4.5. De inspecteur heeft ter zitting nog geconcludeerd tot vergoeding van het door belanghebbende betaalde griffierecht ad f 60,- (€ 27,23). Nu het Hof geen reden heeft voor een ander oordeel beslist het overeenkomstig voormelde conclusie van de inspecteur.

5. Voor een veroordeling van een partij in de proceskosten acht het Hof geen termen aanwezig.

6. Beslissing:

Het Hof

- verklaart het verzet ongegrond, en

- gelast de Staat het betaalde griffierecht ad € 27,23 aan belanghebbende te vergoeden.
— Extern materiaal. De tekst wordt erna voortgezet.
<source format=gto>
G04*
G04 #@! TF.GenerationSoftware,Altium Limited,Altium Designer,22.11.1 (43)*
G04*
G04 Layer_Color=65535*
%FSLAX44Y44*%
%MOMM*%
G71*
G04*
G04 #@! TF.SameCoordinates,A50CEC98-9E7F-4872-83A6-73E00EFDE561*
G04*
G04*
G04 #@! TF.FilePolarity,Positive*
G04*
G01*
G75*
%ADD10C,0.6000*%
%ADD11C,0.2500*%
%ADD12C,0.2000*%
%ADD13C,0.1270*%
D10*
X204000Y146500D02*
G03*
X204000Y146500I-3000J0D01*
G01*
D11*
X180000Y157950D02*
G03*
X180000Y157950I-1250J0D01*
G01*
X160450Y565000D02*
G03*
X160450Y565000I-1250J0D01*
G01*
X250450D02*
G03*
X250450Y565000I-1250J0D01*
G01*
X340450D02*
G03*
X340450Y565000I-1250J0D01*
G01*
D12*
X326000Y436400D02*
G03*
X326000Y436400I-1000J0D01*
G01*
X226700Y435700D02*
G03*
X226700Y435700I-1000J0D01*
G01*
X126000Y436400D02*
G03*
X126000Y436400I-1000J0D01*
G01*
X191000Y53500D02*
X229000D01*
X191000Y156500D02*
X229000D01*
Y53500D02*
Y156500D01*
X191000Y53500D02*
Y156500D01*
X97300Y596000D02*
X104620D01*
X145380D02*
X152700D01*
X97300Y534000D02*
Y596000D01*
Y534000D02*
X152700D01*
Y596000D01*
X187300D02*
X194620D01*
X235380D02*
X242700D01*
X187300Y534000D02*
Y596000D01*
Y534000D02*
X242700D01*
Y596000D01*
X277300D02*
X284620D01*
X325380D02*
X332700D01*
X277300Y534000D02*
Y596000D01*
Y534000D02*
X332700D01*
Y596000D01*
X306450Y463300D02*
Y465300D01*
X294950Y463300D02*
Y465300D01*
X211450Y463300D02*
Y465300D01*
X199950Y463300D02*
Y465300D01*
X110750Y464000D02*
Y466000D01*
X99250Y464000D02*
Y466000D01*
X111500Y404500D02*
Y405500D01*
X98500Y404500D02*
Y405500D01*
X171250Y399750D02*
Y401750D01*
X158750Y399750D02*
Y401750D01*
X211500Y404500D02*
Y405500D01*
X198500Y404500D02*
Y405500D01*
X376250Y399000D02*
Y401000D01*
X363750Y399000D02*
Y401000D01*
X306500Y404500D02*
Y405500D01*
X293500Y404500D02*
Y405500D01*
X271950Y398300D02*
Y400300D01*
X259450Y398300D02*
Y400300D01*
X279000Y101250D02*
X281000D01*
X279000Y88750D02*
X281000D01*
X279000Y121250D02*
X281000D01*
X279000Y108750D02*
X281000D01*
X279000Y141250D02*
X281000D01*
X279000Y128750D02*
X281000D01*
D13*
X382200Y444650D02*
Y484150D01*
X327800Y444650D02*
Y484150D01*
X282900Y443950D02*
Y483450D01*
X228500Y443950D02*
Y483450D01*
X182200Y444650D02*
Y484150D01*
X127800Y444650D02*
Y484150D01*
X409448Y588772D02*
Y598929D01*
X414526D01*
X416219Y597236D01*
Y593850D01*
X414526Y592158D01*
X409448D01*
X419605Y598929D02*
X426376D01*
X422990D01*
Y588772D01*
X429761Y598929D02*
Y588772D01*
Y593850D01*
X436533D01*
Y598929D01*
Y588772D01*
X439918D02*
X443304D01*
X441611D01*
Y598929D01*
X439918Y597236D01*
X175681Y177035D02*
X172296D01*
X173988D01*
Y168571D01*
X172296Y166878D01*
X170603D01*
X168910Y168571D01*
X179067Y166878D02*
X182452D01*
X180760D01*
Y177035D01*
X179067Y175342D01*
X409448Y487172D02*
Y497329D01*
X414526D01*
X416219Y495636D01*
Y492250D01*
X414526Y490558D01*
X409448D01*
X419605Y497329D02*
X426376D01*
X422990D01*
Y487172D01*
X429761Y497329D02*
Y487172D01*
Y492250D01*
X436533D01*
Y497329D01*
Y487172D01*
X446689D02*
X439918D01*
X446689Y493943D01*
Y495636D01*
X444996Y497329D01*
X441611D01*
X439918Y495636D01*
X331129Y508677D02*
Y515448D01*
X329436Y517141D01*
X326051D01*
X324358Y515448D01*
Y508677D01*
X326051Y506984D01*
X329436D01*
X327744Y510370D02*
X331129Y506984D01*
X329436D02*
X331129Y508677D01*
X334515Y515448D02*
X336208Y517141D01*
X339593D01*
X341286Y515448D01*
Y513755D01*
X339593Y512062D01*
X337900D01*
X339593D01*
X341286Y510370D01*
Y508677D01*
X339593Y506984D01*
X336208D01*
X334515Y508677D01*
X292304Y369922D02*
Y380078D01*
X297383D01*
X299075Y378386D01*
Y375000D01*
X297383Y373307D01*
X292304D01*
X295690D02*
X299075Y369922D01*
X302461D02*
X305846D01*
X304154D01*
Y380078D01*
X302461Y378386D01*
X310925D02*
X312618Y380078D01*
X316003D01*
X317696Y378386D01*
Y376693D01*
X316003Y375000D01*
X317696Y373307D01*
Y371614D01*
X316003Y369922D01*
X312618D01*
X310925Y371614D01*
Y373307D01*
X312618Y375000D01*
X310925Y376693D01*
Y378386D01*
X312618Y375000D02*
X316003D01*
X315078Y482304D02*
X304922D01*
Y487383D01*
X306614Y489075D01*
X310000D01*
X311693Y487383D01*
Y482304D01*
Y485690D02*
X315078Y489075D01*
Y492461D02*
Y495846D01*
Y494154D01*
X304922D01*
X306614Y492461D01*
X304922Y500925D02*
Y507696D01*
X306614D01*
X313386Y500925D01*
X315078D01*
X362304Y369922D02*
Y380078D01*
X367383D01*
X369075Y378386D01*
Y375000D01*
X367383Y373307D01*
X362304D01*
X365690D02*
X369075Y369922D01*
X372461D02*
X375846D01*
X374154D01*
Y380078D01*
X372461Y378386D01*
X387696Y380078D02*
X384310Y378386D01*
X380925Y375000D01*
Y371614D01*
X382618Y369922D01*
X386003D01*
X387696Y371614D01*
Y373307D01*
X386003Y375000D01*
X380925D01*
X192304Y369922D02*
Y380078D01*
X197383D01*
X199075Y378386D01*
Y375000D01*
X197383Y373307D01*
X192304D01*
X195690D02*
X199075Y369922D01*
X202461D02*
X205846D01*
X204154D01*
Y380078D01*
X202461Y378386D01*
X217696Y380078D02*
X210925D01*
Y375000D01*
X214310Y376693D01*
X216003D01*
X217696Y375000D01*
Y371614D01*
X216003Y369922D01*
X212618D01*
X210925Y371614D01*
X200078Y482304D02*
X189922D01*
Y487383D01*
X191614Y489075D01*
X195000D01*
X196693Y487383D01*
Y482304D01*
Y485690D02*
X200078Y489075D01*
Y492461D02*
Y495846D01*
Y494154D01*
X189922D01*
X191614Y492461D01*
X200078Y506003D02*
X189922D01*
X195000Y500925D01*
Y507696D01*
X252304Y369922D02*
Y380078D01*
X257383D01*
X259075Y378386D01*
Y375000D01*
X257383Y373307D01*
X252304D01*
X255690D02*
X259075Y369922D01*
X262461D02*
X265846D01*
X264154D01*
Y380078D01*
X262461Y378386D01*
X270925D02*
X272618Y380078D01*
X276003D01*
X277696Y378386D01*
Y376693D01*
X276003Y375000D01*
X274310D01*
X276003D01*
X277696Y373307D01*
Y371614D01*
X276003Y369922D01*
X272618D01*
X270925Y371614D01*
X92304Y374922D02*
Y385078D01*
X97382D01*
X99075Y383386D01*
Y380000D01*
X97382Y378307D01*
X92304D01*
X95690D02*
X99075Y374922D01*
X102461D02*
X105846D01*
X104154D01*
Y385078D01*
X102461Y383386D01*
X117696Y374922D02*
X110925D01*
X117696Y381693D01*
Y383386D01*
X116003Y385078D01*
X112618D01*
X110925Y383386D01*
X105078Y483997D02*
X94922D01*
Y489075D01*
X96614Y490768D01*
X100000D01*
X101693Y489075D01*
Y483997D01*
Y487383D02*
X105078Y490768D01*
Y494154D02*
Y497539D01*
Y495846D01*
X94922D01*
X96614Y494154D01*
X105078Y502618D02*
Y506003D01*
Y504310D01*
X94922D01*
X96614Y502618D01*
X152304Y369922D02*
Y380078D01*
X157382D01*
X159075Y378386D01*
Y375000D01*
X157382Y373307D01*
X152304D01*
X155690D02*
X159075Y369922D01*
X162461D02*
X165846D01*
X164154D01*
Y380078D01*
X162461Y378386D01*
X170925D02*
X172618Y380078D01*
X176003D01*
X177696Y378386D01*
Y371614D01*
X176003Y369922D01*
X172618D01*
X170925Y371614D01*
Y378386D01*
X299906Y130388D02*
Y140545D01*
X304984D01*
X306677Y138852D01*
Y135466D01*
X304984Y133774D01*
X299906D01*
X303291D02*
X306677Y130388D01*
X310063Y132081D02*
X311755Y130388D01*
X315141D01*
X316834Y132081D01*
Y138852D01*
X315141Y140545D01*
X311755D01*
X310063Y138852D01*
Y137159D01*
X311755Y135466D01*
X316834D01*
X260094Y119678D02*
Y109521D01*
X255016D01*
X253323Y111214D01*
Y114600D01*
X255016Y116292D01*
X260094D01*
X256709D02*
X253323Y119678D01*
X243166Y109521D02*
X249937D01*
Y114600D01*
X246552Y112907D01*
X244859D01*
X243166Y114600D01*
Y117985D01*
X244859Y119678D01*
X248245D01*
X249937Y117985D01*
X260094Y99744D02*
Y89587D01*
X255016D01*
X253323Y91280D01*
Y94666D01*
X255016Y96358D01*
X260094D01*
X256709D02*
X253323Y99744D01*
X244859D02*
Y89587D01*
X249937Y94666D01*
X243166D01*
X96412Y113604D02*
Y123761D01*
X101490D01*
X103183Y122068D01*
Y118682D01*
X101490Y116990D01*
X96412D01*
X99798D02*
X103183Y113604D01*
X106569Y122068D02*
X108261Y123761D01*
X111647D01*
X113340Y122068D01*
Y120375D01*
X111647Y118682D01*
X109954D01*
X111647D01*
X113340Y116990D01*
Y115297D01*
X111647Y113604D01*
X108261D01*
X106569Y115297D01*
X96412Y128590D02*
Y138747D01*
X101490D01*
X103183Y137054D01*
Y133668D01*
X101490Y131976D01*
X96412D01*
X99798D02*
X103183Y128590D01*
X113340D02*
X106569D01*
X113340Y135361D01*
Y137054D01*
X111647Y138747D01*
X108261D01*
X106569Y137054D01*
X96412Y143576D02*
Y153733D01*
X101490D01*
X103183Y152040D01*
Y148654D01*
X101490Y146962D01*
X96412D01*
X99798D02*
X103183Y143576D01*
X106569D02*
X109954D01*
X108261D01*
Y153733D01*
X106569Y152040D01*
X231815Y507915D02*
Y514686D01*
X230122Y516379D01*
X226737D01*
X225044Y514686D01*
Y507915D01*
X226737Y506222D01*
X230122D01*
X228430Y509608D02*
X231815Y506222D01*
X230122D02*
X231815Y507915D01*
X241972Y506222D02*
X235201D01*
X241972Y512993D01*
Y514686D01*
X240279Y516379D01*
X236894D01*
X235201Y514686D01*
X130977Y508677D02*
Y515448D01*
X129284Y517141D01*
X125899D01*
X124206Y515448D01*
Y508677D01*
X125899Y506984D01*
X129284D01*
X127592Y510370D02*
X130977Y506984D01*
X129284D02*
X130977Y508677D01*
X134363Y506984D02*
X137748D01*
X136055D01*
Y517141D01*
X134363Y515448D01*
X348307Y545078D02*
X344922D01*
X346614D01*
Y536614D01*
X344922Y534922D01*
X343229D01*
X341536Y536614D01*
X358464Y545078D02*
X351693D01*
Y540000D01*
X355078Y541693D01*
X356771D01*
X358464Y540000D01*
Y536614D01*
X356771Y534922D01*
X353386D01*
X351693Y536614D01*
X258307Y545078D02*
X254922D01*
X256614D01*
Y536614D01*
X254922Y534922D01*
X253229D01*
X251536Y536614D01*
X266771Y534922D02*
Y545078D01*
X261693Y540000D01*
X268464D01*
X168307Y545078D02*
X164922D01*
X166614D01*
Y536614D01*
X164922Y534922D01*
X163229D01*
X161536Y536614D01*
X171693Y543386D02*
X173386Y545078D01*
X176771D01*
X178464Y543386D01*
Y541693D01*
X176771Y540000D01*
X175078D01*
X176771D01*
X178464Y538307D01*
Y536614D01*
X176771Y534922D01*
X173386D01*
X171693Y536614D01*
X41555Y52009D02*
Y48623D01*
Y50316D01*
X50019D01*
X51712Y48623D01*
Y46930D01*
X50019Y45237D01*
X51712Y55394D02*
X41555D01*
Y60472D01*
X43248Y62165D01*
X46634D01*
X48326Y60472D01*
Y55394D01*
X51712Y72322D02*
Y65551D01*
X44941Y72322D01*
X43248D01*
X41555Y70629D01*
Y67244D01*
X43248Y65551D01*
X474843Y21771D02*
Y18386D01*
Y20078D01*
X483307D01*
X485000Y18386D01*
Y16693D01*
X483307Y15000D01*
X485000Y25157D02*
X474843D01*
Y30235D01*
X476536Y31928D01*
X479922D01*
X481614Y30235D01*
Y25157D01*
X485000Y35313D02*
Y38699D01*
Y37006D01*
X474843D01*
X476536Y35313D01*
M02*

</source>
De uitspraak is vastgesteld op 3 april 2003 door mr. Den Boer, lid van de belastingkamer, in tegenwoordigheid van Wessel als griffier. De beslissing is op die datum ter openbare zitting uitgesproken.

Cassatie:

Tegen deze uitspraak kan binnen zes weken na de verzenddatum van deze uitspraak beroep in cassatie worden ingesteld bij de Hoge Raad der Nederlanden. Daarbij moet het volgende in acht worden genomen:

1. Het instellen van beroep in cassatie geschiedt door het indienen van een beroepschrift bij dit gerechtshof (zie voor het adres de begeleidende brief).

2. Bij het beroepschrift wordt een afschrift van de bestreden uitspraak overgelegd.
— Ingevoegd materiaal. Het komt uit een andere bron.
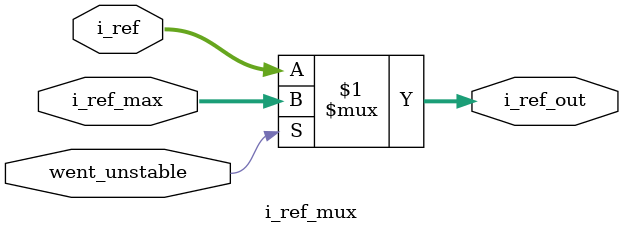
<source format=v>
module i_ref_mux #(parameter BUS_WIDTH = 10) (
  input                  went_unstable,
  input  [BUS_WIDTH-1:0] i_ref        ,
  input  [BUS_WIDTH-1:0] i_ref_max    ,
  output [BUS_WIDTH-1:0] i_ref_out
);

  assign i_ref_out = went_unstable ? i_ref_max : i_ref;


endmodule
</source>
3. Het beroepschrift wordt ondertekend en bevat ten minste:

a) de naam en het adres van de indiener;

b) de dagtekening;

c) een omschrijving van de uitspraak waartegen het beroep in cassatie is gericht;

d) de gronden van het beroep in cassatie.

Voor het instellen van beroep is een griffierecht verschuldigd. Na het instellen van beroep in cassatie ontvangt u een nota griffierecht van de griffier van de Hoge Raad.

In het cassatieberoepschrift kan de Hoge Raad verzocht worden om de wederpartij te veroordelen in de proceskosten.